THE TASK
Please repeat the entries word for word and keep the images out.

EXERCISE MATERIALS
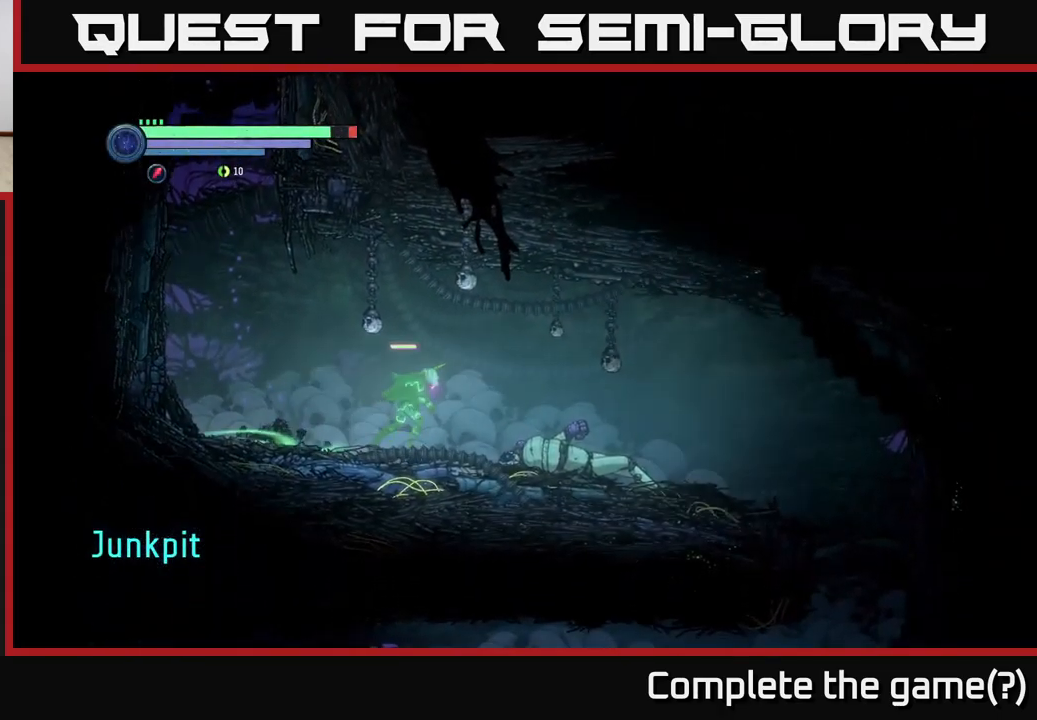
{"buttons": ["R2"], "left_stick": "right", "right_stick": "center", "events": [[150, "R1", "up"]]}
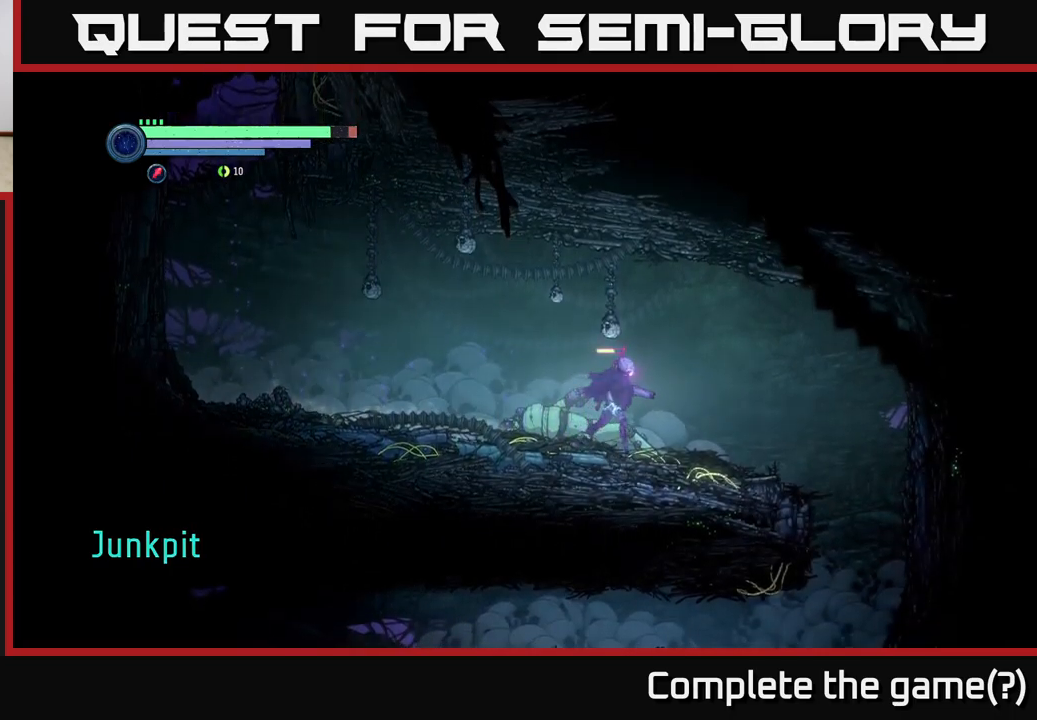
{"buttons": ["R2"], "left_stick": "right", "right_stick": "center", "events": []}
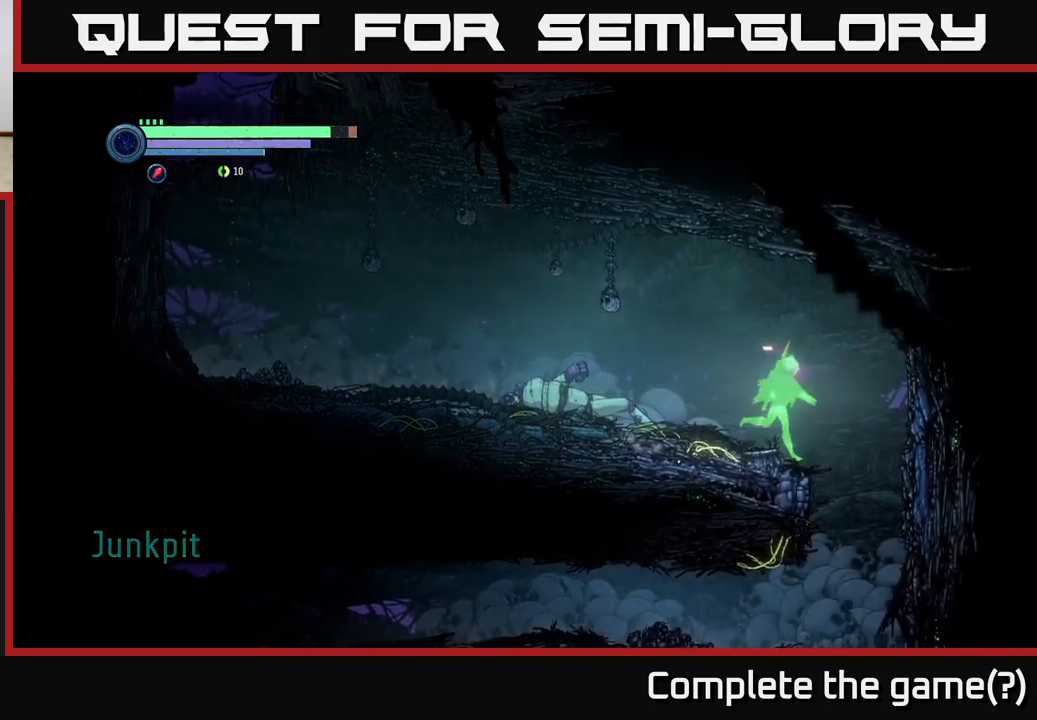
{"buttons": [], "left_stick": "left", "right_stick": "center", "events": [[284, "R2", "up"], [300, "left_stick", "left"]]}
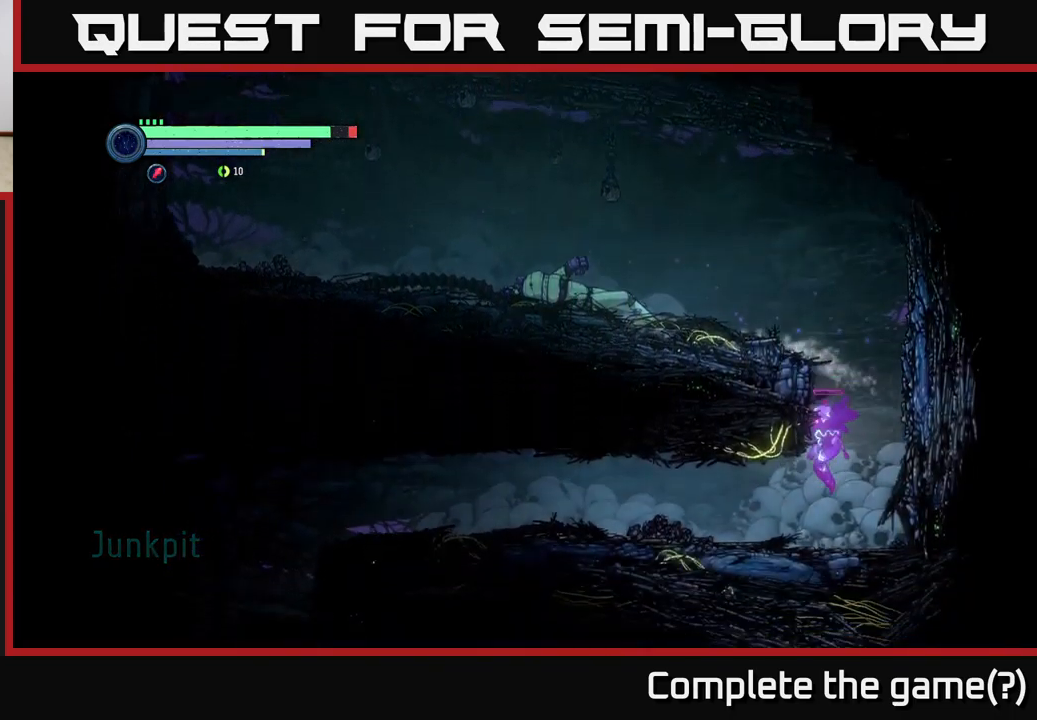
{"buttons": ["R2"], "left_stick": "left", "right_stick": "center", "events": [[200, "R2", "down"], [250, "R1", "down"], [500, "R1", "up"]]}
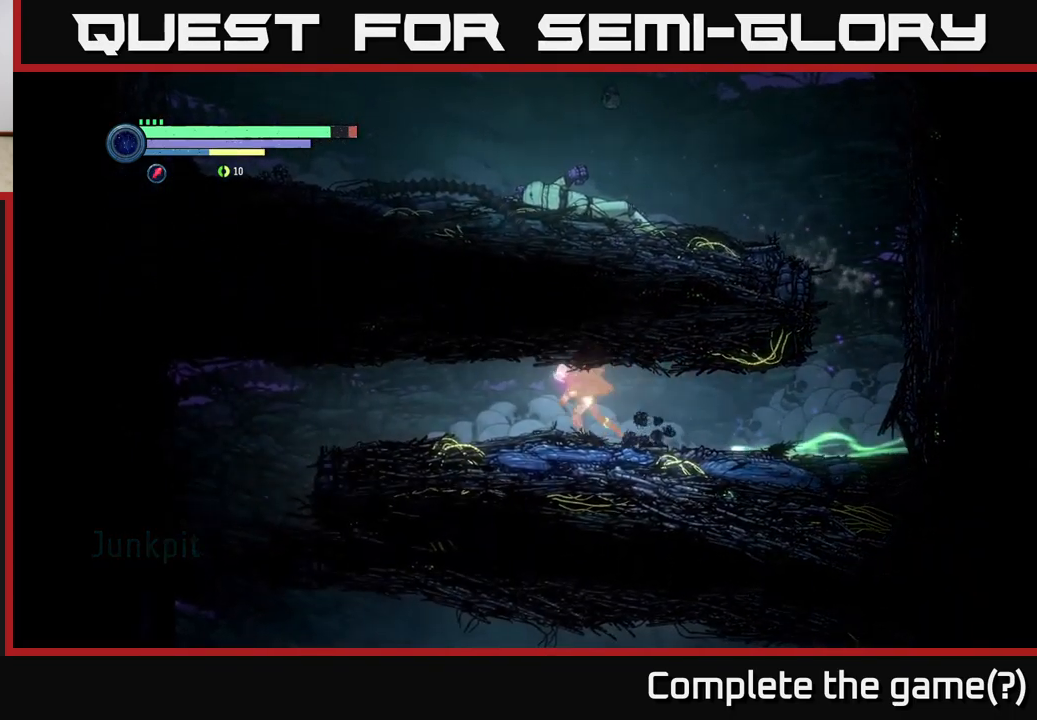
{"buttons": ["R2"], "left_stick": "left", "right_stick": "center", "events": []}
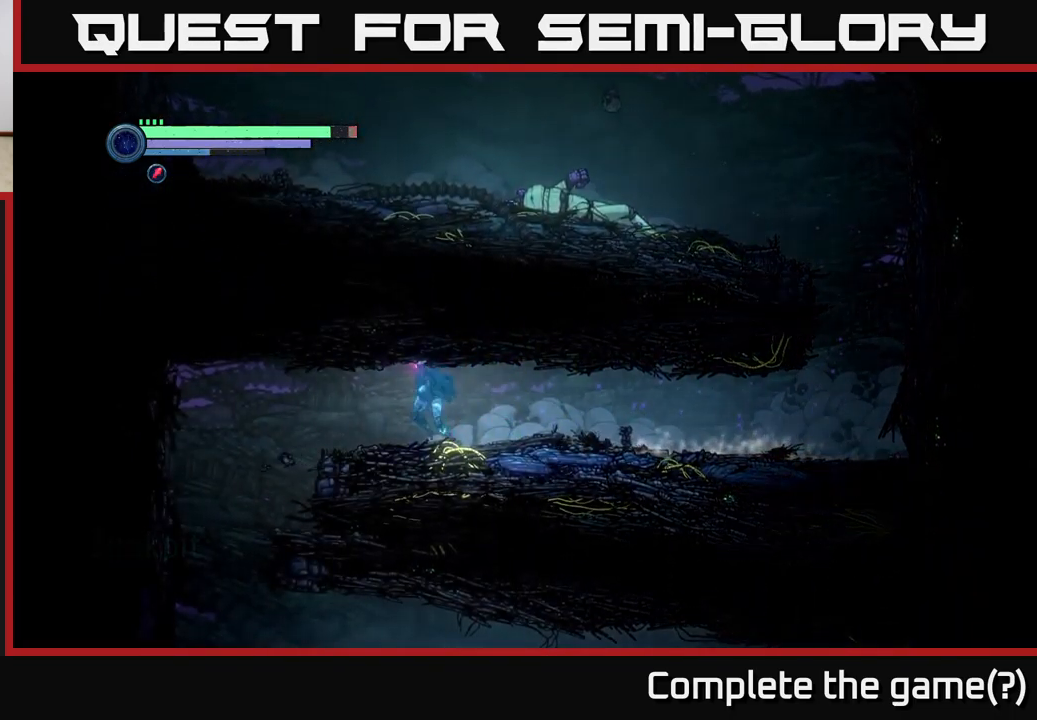
{"buttons": ["R2"], "left_stick": "left", "right_stick": "center", "events": []}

EXERCISE SOLUTION
{"buttons": ["R2"], "left_stick": "right", "right_stick": "center", "events": [[150, "R1", "up"]]}
{"buttons": ["R2"], "left_stick": "right", "right_stick": "center", "events": []}
{"buttons": [], "left_stick": "left", "right_stick": "center", "events": [[284, "R2", "up"], [300, "left_stick", "left"]]}
{"buttons": ["R2"], "left_stick": "left", "right_stick": "center", "events": [[200, "R2", "down"], [250, "R1", "down"], [500, "R1", "up"]]}
{"buttons": ["R2"], "left_stick": "left", "right_stick": "center", "events": []}
{"buttons": ["R2"], "left_stick": "left", "right_stick": "center", "events": []}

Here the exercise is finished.